| Goal of the exercise |
Only one stretch of the data below is wanted: the lines starting at the one with "right shoulder: (201, 122, -19)" and ending at the one with "right ankle: (208, 333, -3)", both included, given again exactly.

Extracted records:

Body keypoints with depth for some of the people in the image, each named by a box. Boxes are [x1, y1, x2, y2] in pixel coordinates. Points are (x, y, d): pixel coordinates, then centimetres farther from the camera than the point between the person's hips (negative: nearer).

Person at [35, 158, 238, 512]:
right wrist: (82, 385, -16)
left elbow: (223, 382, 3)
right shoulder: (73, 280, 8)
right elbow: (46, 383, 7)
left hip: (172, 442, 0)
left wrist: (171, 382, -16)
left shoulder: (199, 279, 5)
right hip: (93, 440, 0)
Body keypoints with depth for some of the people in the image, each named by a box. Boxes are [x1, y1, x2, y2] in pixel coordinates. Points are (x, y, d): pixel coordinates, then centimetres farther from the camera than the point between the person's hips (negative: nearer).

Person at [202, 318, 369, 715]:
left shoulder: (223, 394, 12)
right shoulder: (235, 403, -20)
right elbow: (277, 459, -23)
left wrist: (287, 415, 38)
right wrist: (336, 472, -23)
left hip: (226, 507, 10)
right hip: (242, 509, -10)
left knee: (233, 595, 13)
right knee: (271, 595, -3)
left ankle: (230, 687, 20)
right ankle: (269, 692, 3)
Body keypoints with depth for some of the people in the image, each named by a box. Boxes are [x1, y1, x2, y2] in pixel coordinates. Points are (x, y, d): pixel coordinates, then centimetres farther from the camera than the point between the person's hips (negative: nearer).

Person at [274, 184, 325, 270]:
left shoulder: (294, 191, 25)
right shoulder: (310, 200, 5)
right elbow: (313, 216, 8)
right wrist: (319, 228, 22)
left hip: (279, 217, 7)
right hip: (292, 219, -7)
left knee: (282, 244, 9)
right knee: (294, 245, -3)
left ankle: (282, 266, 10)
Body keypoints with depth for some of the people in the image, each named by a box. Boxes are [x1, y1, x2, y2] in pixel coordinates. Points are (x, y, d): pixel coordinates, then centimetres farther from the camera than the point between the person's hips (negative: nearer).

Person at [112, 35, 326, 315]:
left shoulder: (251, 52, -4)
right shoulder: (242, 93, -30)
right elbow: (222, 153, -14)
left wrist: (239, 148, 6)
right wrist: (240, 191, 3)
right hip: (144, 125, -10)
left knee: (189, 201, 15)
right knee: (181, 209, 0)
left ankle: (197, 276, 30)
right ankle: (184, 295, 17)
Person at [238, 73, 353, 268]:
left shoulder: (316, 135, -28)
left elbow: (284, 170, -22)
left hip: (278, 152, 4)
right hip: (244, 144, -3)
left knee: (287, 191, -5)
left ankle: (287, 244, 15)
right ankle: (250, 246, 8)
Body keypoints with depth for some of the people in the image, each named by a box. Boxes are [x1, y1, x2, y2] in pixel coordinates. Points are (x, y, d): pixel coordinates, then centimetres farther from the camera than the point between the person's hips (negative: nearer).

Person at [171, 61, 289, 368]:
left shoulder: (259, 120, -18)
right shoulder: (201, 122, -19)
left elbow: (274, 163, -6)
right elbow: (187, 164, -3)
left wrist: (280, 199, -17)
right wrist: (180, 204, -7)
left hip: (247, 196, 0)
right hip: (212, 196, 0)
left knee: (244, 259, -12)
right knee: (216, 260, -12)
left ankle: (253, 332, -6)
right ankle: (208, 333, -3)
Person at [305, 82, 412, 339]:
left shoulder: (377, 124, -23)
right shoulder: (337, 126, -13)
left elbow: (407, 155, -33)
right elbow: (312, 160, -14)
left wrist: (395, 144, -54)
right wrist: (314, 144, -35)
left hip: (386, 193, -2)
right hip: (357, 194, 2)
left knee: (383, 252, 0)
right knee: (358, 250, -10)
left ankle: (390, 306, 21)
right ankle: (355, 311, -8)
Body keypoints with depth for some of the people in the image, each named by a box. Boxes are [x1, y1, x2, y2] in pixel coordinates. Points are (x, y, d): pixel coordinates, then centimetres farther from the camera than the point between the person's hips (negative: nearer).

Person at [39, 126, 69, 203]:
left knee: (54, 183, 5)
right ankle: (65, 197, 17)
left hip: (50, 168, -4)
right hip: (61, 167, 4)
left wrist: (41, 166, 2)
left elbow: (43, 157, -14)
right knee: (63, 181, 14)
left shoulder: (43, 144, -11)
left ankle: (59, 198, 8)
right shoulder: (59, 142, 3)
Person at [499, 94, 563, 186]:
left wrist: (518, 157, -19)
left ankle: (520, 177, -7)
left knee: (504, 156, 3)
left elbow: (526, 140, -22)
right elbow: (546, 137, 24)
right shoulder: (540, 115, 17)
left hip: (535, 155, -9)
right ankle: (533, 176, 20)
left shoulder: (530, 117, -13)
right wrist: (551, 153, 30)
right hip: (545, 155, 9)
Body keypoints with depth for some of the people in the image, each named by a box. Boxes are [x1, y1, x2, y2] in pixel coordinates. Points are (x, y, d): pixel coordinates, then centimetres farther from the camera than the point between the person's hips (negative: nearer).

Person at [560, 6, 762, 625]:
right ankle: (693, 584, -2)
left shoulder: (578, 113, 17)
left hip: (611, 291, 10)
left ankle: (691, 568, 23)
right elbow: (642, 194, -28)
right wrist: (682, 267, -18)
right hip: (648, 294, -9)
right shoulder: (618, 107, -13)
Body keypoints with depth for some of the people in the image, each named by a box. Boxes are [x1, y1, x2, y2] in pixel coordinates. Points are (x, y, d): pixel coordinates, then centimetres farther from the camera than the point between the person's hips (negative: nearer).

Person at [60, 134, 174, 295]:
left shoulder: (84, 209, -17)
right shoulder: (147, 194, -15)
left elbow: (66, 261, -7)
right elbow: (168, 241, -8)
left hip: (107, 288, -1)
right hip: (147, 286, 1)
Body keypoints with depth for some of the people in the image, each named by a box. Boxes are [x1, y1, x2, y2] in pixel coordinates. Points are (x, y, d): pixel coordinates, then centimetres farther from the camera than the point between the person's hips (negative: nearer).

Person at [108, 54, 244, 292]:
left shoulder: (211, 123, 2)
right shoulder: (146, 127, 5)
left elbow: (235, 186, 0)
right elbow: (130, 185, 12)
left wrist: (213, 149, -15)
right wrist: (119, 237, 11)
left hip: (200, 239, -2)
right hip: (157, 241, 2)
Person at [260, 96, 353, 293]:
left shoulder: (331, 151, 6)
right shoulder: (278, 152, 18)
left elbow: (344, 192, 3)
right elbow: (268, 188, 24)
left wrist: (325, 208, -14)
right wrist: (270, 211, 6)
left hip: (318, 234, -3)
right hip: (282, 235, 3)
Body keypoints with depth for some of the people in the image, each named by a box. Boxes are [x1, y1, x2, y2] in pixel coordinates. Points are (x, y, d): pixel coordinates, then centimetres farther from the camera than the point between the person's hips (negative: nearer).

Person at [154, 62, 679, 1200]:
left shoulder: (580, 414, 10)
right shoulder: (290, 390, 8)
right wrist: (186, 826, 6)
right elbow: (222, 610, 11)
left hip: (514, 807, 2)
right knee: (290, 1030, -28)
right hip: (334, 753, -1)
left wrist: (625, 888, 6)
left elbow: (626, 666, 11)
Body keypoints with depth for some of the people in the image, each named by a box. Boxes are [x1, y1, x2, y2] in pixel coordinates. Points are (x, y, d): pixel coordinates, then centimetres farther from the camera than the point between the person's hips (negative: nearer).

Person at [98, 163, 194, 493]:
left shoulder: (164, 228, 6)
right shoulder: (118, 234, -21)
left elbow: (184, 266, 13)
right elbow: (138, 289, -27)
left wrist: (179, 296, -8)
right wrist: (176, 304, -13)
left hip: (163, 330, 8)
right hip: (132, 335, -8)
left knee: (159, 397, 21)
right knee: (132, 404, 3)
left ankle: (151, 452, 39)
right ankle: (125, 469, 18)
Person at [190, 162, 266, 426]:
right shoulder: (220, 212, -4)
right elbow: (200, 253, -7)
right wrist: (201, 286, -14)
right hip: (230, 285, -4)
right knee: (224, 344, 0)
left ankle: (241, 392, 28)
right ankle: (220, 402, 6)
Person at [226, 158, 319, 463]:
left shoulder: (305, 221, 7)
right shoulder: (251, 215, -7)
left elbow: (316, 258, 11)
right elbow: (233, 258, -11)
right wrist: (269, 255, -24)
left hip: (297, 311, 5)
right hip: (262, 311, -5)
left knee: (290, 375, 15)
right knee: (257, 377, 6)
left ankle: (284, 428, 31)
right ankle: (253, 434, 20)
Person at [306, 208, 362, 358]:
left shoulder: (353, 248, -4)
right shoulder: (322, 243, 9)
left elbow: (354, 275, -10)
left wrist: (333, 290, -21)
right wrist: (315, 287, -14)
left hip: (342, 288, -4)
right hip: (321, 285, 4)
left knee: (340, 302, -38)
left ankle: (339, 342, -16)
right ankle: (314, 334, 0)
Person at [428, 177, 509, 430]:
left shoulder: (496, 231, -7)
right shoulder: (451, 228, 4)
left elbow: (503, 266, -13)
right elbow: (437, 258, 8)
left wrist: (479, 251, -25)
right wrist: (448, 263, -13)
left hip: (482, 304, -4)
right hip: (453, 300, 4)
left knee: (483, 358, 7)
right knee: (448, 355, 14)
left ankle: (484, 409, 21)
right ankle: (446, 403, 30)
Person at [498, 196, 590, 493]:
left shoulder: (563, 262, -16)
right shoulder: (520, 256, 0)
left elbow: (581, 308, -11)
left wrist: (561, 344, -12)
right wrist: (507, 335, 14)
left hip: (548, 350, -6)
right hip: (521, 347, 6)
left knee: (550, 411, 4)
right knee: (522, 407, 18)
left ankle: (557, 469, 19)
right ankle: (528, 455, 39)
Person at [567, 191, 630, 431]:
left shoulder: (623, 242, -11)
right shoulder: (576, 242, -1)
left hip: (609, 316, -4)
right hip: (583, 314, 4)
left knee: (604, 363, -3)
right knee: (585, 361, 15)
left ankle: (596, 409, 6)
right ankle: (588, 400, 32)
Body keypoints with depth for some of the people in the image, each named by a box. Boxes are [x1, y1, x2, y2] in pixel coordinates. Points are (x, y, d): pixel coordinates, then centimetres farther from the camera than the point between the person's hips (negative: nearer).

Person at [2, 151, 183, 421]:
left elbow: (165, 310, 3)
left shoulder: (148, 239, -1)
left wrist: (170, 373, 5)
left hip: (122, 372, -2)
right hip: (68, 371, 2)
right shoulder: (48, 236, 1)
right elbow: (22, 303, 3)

| Written response |
right shoulder: (201, 122, -19)
left elbow: (274, 163, -6)
right elbow: (187, 164, -3)
left wrist: (280, 199, -17)
right wrist: (180, 204, -7)
left hip: (247, 196, 0)
right hip: (212, 196, 0)
left knee: (244, 259, -12)
right knee: (216, 260, -12)
left ankle: (253, 332, -6)
right ankle: (208, 333, -3)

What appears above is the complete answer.